On this holy day of Yom Hazikaron and tomorrow’s festive Day of Independence, I would suggest looking into the numerous reasons Israel has given us to be proud. Israel is known for its outstanding achievements in agriculture, computer sciences, electronics, genetics, medicine, optics, solar energy and various fields of engineering. Israel has more companies listed on the NASDAQ stock exchange than any countries outside the United States and Canada with over 50 companies, and two Israeli companies are listed on the Nasdaq-100 index: Check Point Software and Perrigo. On top of that, Israel has the largest number of startup companies of any country in the world, except the US.
Israel is home to major players in the high-tech industry and has one of the world’s most technologically-literate populations with the highest number of scientists, technicians, and engineers per capita in the world. In 1998, Tel Aviv was named by Newsweek as one of the ten most technologically influential cities in the world.
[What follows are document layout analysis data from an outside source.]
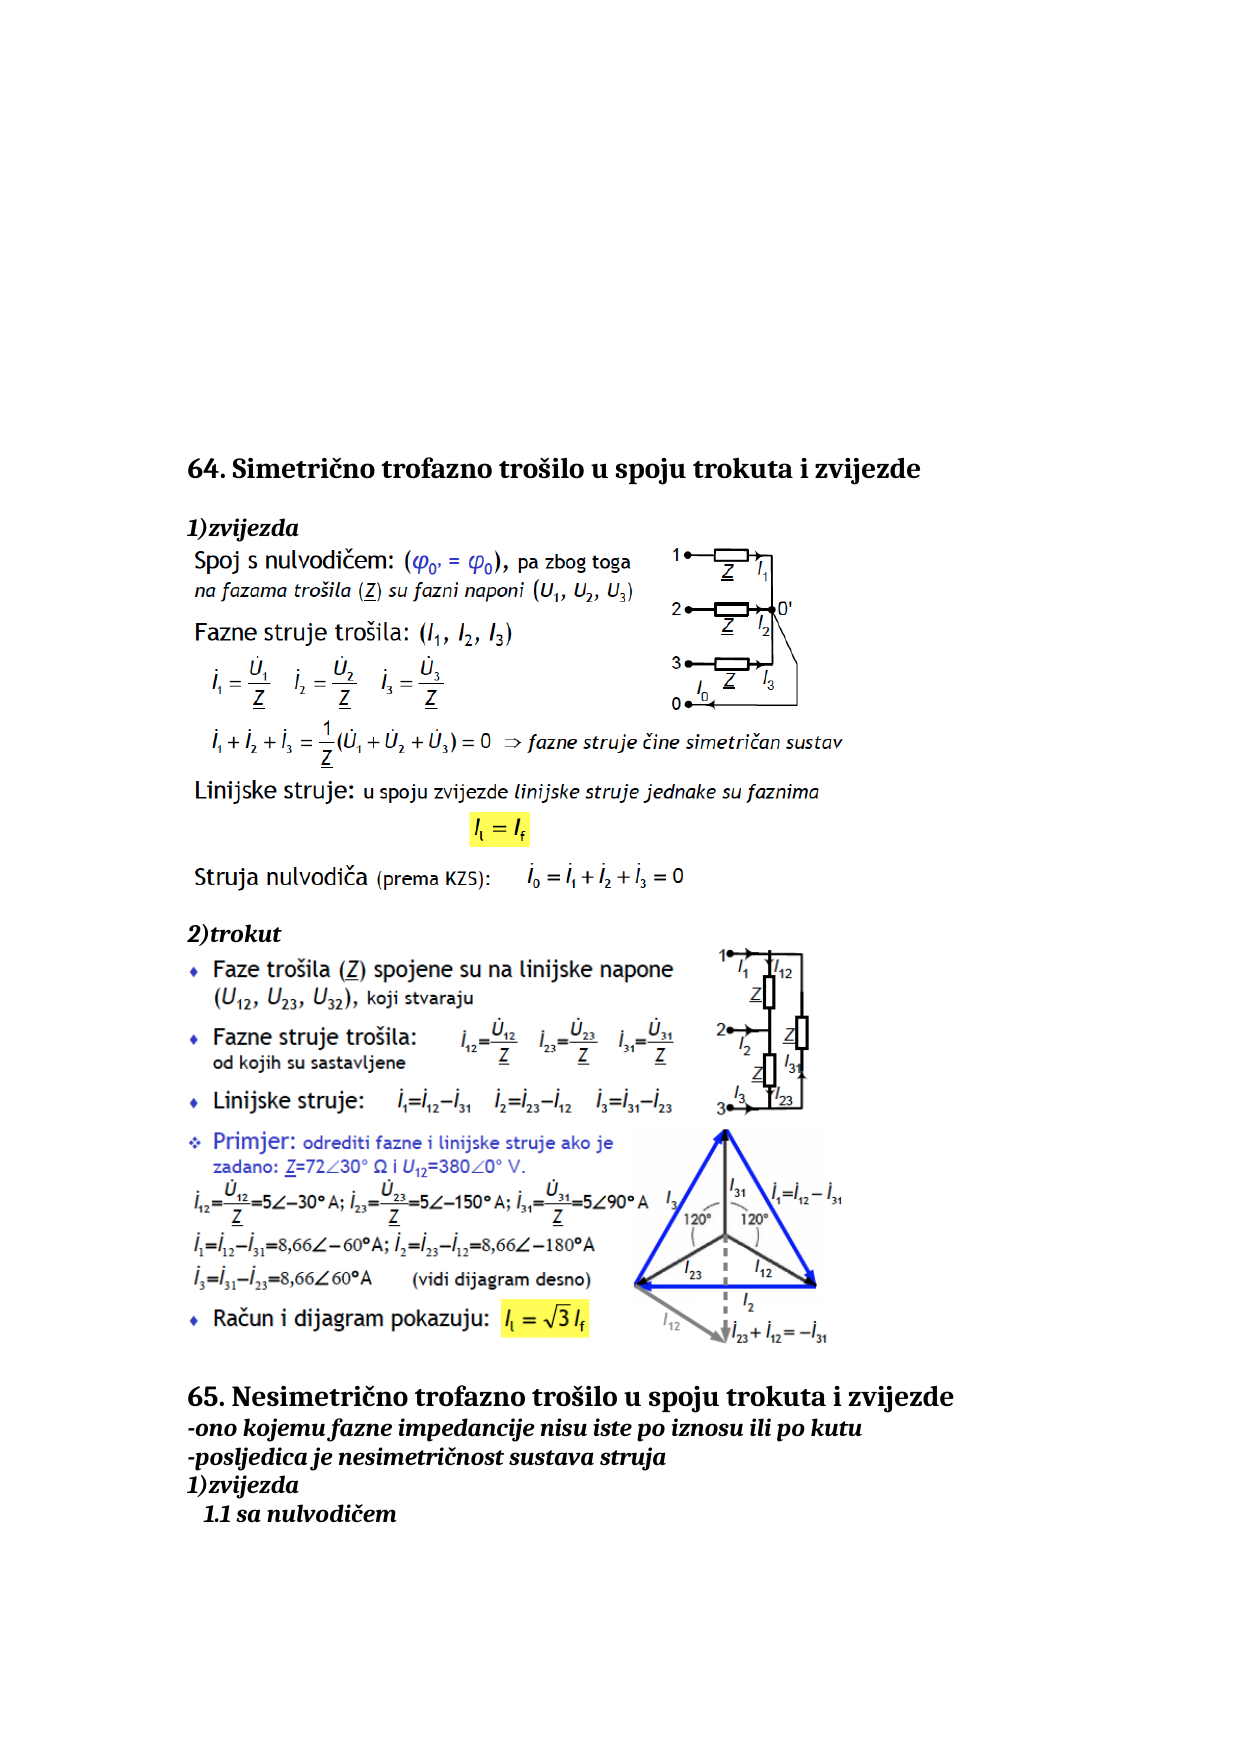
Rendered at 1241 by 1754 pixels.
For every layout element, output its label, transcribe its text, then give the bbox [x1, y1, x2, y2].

text -ono kojemu fazne impedancije nisu iste po iznosu ili po kutu [187, 1414, 1053, 1443]
text 1.1 sa nulvodičem [187, 1500, 1053, 1529]
text 1)zvijezda [187, 1471, 1053, 1500]
text -posljedica je nesimetričnost sustava struja [187, 1443, 1053, 1471]
text 1)zvijezda [187, 514, 1053, 543]
picture [187, 948, 843, 1347]
text 64. Simetrično trofazno trošilo u spoju trokuta i zvijezde [187, 452, 1053, 485]
picture [187, 542, 843, 891]
text 65. Nesimetrično trofazno trošilo u spoju trokuta i zvijezde [187, 1380, 1053, 1414]
text 2)trokut [187, 919, 1053, 948]
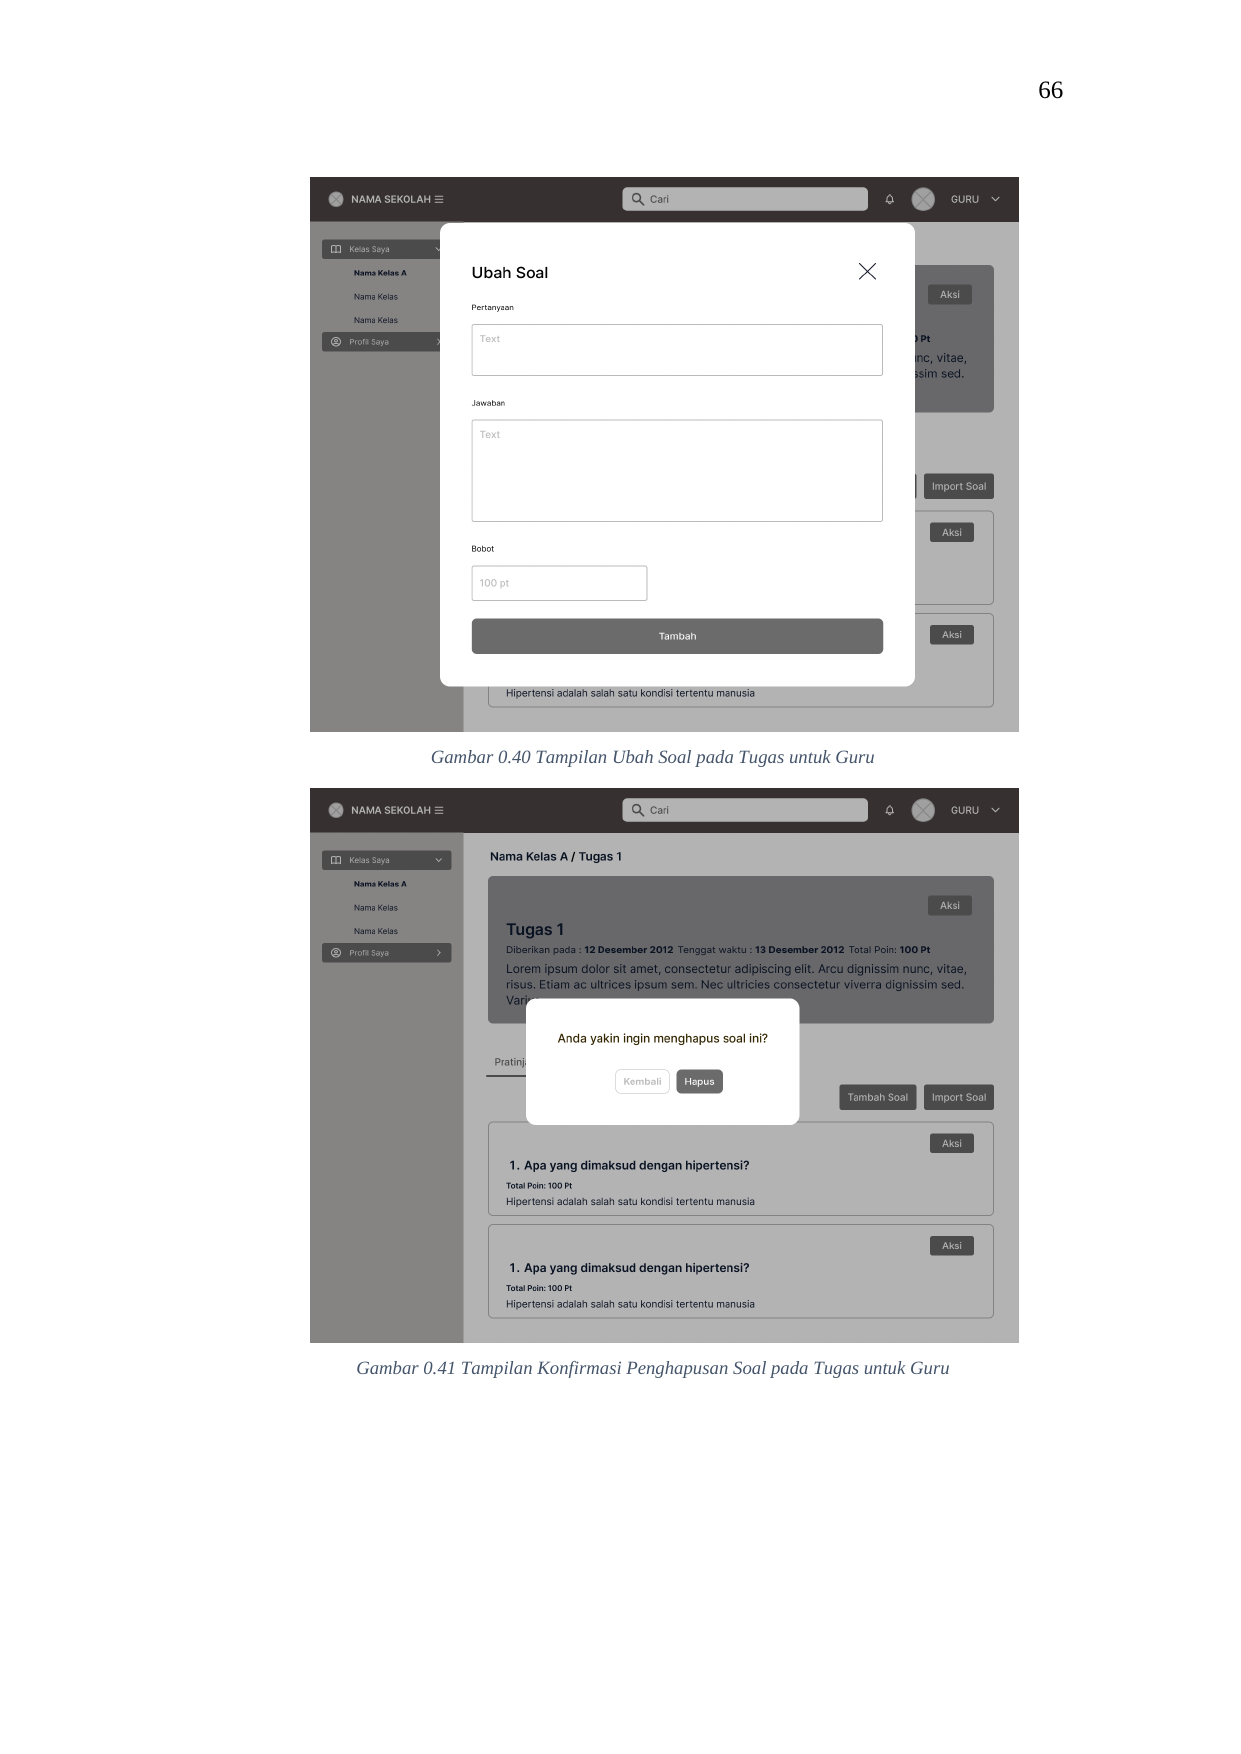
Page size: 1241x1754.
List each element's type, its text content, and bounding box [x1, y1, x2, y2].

text Gambar . Tampilan Ubah Soal pada Tugas untuk Guru [207, 746, 1063, 768]
text Gambar . Tampilan Konfirmasi Penghapusan Soal pada Tugas untuk Guru [207, 1357, 1063, 1379]
picture [310, 177, 1019, 732]
picture [310, 788, 1019, 1343]
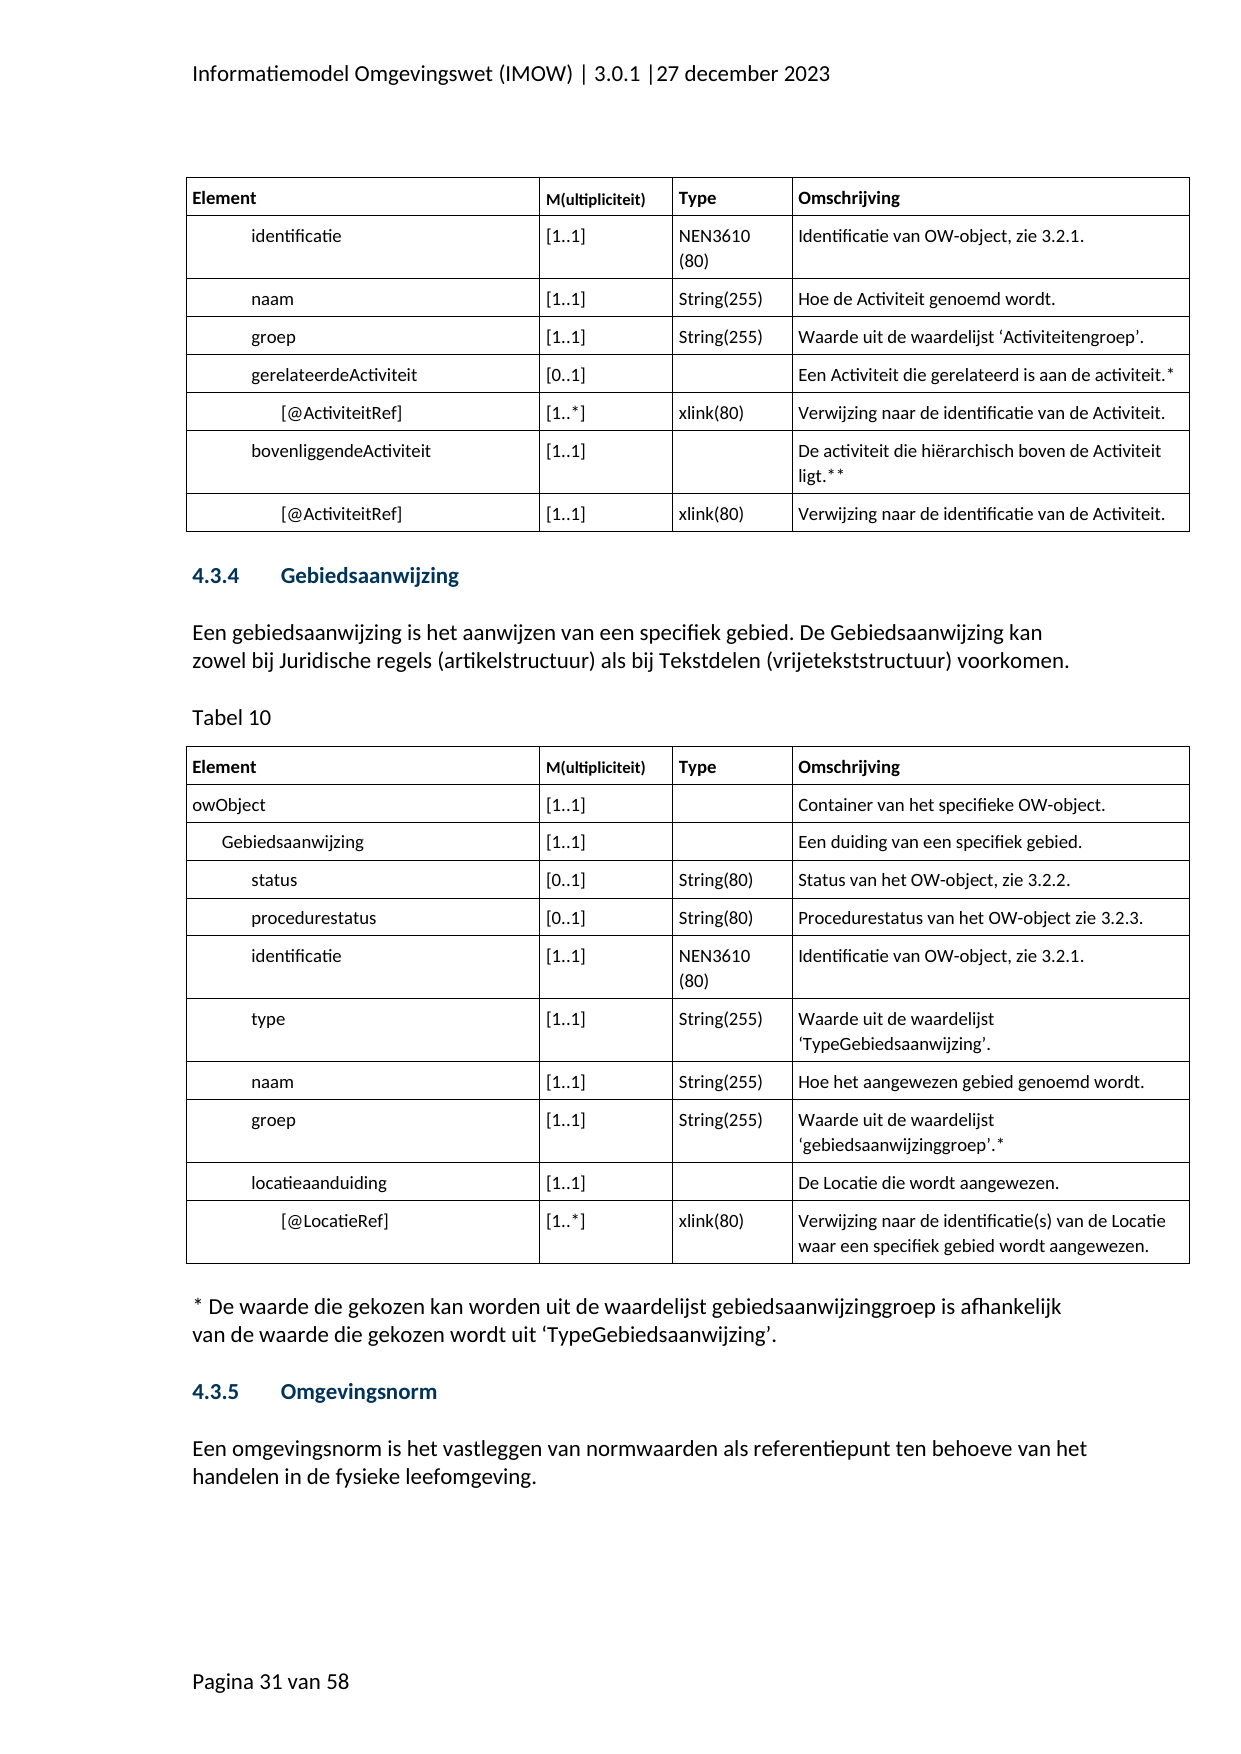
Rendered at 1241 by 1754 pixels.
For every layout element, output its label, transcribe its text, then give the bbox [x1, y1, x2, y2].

table_cell naam [187, 1062, 539, 1099]
table_cell String(255) [673, 317, 792, 354]
table_cell [673, 1163, 792, 1200]
table_cell De activiteit die hiërarchisch boven de Activiteit ligt.** [793, 431, 1189, 493]
table_cell Container van het specifieke OW-object. [793, 785, 1189, 822]
table_cell String(80) [673, 861, 792, 897]
table_cell Waarde uit de waardelijst ‘Activiteitengroep’. [793, 317, 1189, 354]
table_cell NEN3610 (80) [673, 936, 792, 998]
table_cell Identificatie van OW-object, zie 3.2.1. [793, 216, 1189, 278]
table_cell xlink(80) [673, 1201, 792, 1263]
table_cell naam [187, 279, 539, 316]
subtitle Omgevingsnorm [192, 1377, 1092, 1405]
table_cell Een Activiteit die gerelateerd is aan de activiteit.* [793, 355, 1189, 392]
table_cell Verwijzing naar de identificatie(s) van de Locatie waar een specifiek gebied wordt aangewezen. [793, 1201, 1189, 1263]
text Een gebiedsaanwijzing is het aanwijzen van een specifiek gebied. De Gebiedsaanwijzing kan zowel bij Juridische regels (artikelstructuur) als bij Tekstdelen (vrijetekststructuur) voorkomen. [192, 618, 1092, 674]
table_cell [673, 823, 792, 859]
table_cell [0..1] [540, 861, 672, 897]
table_cell xlink(80) [673, 494, 792, 531]
table_cell [1..*] [540, 1201, 672, 1263]
table_cell identificatie [187, 216, 539, 278]
table_cell groep [187, 1100, 539, 1162]
subtitle Gebiedsaanwijzing [192, 561, 1092, 589]
table_cell [1..1] [540, 823, 672, 859]
table_header Omschrijving [793, 747, 1189, 784]
table_cell bovenliggendeActiviteit [187, 431, 539, 493]
table_cell [1..*] [540, 393, 672, 430]
table_cell Verwijzing naar de identificatie van de Activiteit. [793, 494, 1189, 531]
table_cell String(255) [673, 1100, 792, 1162]
table_cell De Locatie die wordt aangewezen. [793, 1163, 1189, 1200]
table_cell String(80) [673, 899, 792, 935]
table_cell [1..1] [540, 494, 672, 531]
table_cell Hoe het aangewezen gebied genoemd wordt. [793, 1062, 1189, 1099]
table_cell [1..1] [540, 1062, 672, 1099]
table_cell [1..1] [540, 1163, 672, 1200]
table_cell Procedurestatus van het OW-object zie 3.2.3. [793, 899, 1189, 935]
table_cell String(255) [673, 1062, 792, 1099]
table_cell Verwijzing naar de identificatie van de Activiteit. [793, 393, 1189, 430]
table_cell Een duiding van een specifiek gebied. [793, 823, 1189, 859]
table_cell [1..1] [540, 279, 672, 316]
table_cell [1..1] [540, 785, 672, 822]
table_cell NEN3610 (80) [673, 216, 792, 278]
table_cell [1..1] [540, 1100, 672, 1162]
table_header M(ultipliciteit) [540, 178, 672, 215]
table_cell procedurestatus [187, 899, 539, 935]
table_header Element [187, 178, 539, 215]
table_cell [@ActiviteitRef] [187, 393, 539, 430]
table_cell xlink(80) [673, 393, 792, 430]
table_cell [1..1] [540, 317, 672, 354]
table_cell identificatie [187, 936, 539, 998]
table_header Omschrijving [793, 178, 1189, 215]
table_cell [1..1] [540, 936, 672, 998]
table_cell [673, 785, 792, 822]
table_cell [1..1] [540, 216, 672, 278]
table_cell [@LocatieRef] [187, 1201, 539, 1263]
table_header Element [187, 747, 539, 784]
table_cell [0..1] [540, 355, 672, 392]
table_cell Gebiedsaanwijzing [187, 823, 539, 859]
table_cell [1..1] [540, 431, 672, 493]
table_cell String(255) [673, 279, 792, 316]
table_cell [@ActiviteitRef] [187, 494, 539, 531]
text * De waarde die gekozen kan worden uit de waardelijst gebiedsaanwijzinggroep is afhankelijk van de waarde die gekozen wordt uit ‘TypeGebiedsaanwijzing’. [192, 1292, 1092, 1348]
table_cell Hoe de Activiteit genoemd wordt. [793, 279, 1189, 316]
table_cell Waarde uit de waardelijst ‘TypeGebiedsaanwijzing’. [793, 999, 1189, 1061]
table_cell Waarde uit de waardelijst ‘gebiedsaanwijzinggroep’.* [793, 1100, 1189, 1162]
table_cell groep [187, 317, 539, 354]
table_cell status [187, 861, 539, 897]
text Een omgevingsnorm is het vastleggen van normwaarden als referentiepunt ten behoeve van het handelen in de fysieke leefomgeving. [192, 1434, 1092, 1490]
table_cell String(255) [673, 999, 792, 1061]
table_cell locatieaanduiding [187, 1163, 539, 1200]
table_cell gerelateerdeActiviteit [187, 355, 539, 392]
table_cell type [187, 999, 539, 1061]
table_cell Identificatie van OW-object, zie 3.2.1. [793, 936, 1189, 998]
table_cell [673, 431, 792, 493]
table_cell [1..1] [540, 999, 672, 1061]
table_cell [673, 355, 792, 392]
table_cell Status van het OW-object, zie 3.2.2. [793, 861, 1189, 897]
table_cell owObject [187, 785, 539, 822]
table_cell [0..1] [540, 899, 672, 935]
table_header M(ultipliciteit) [540, 747, 672, 784]
table_header Type [673, 747, 792, 784]
table_header Type [673, 178, 792, 215]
The World Wide Web is rich and full with sites listing Israel’s contributions to the world, statistics and figures that reflect the country’s achievements. Before all, we should be proud of Israel’s global tikkun olam initiatives and human contributions to the world. Israel is one of the first countries to offer medical aid in times of natural disaster and doesn’t let political disputes overcome human decency. As a result, Israel offers free medical treatment to Syrian citizens injured while escaping the war and to Palestinians in need of advanced care. Our enemies may claim this is our weakness; I believe this is our greatest strength.
Is this why anti-Semitism, or its new form anti-Zionism, flourishes in modern countries? Because with everything the Jewish people have been through, they managed together to build a successful state that is the homeland of Jews around the world? Are we persecuted because we won’t give up, continue to develop, create and lead in technology, agriculture and other fields? The answer is probably more complicated, but the reality of increasing anti-Semitism should both alarm us and encourage us to flourish, excel and stand out in our morality, humanity and values, and above all, be united in pride with our Jewish State.
In 1944 David Ben Gurion wrote: “The meaning of the Jewish revolution is contained in one word- independence. Independence for the Jewish people in its homeland… Independence, too, means more than political and economic freedom, it involves also the spiritual, moral and intellectual realms, and in essence, it is independence in the heart, in sentiment, and in will.”
May the memory of the fallen soldiers and victims of terrorism be forever blessed.
“May we all be a free people in our land. The land of Zion and Jerusalem.”